This is on a Intel GMA945:
00:02.1 Display controller: Intel Corporation Mobile 945GM/GMS/GME, 943/940GML Express Integrated Graphics Controller (rev 03)

with xserver-xorg-video-intel 2:2.1.1-0ubuntu3 from ubuntu gutsy.

The built-in LVDS laptop screen does not appear to be affected.

Revision history for this message
slazZ (slazz) wrote :

Found a possible workarround:

http://www.thinkwiki.org/wiki/Installing_Ubuntu_6.06.1_on_a_ThinkPad_R60e#Using_xrandr_with_Ubuntu_7.10
"If you see the 'TV disconnected' line but have neither TV connector nor docking station (eg Thinkpad R60e) then add to the Monitor and Device sections of xorg.conf as noted above. This will prevent the external (VGA) flashing off for a few seconds every time xrandr is used. (Newer versions of the intel driver may fix this.)"
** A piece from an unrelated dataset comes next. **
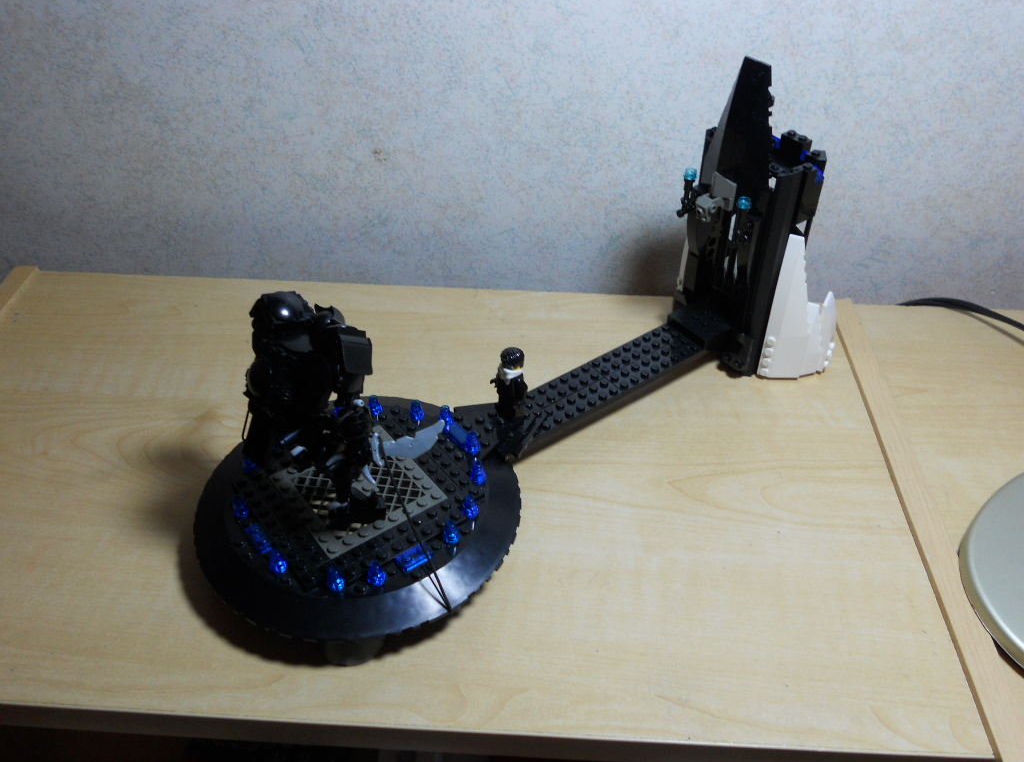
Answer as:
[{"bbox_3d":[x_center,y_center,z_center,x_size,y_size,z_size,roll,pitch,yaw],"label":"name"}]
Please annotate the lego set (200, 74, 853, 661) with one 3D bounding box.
[{"bbox_3d":[0.014,-0.039,0.470,0.378,0.184,0.158,-26,48,-28],"label":"lego set"}]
Basicly, you have to set xorg to ignore the tv-out.
Don't tested it.

Revision history for this message
unggnu (unggnu) wrote :

I can confirm this but this only happens if th LVDS isn't deactivated. If you only use the VGA output there is no flickering.
"xrandr --output LVDS --off" disables it.

Revision history for this message
Bryce Harrington (bryce) wrote : Re: xrandr causes temporary blanking of external output (tv out)

This sounds like the TV out issue. Can you try this package and see if it fixes the issue?

http://ppa.launchpad.net/kyle/ubuntu/pool/main/x/xserver-xorg-video-intel/

Changed in xserver-xorg-video-intel:
importance: Undecided → Medium
status: New → Triaged
Revision history for this message
Jeremy Nickurak (nickurak) wrote :

Summary seems wrong now. It's not about the TV-out blanking, it's the external VGA. As suggested, I wrote up xorg.conf to specifically ignore the tv-out, and it suddenly behaves properly.

       Option "monitor-TV" "TV" # in the video device section, plus:

  Section "Monitor"
       Identifier "TV"
       Option "Ignore" "True"
  EndSection

Obviously this isn't ideal, because I do have a tv-out, and I'd like it to work too (haven't tested it at all)

Revision history for this message
Jeremy Nickurak (nickurak) wrote :

2:2.1.1-0ubuntu10 from kyle's ppa still exhibits this problem once I remove the workaround from xorg.conf.

Revision history for this message
Jamie Lokier (jamie-shareable) wrote :

I can confirm unggnu's observation:

If I have TMDS-1 output to an external monitor, and LVDS disabled, then there's no blanking while Totem (et al) start.

If I have TMDS-1 and LVDS both enabled, there's a long blank while Totem starts.

So this isn't just VGA, it also affects DVI (i.e. TMDS-1) output, with VGA always disabled.

Also, how is the presence/absence of TV output relevant when Totem starts anyway?

I sometimes do this with a TV attached, and all that happens is I get a window as normal, or I can run it full screen on the TV head. It doesn't seen to _do_ anything with the knowledge that there's a TV connected. It behaves exactly the same as any other external display.

So is it just that Totem enumerates the multi-head display properties, the same as running xrandr, and this always causes a full re-detection even though it's not really necessary when no properties are being changed?

I think it would be quite reasonable if starting Totem could just read the info reported by xrandr last time it did a detection. (Similarly, xrandr could do with an option --report-last-values). If you really want to detect or act on changes to what's plugged in, you'll run xrandr or an equivalent tool explicitly anyway.

Revision history for this message
Ian Hinder (ian-hinder) wrote :

This bug is still present in Hardy beta.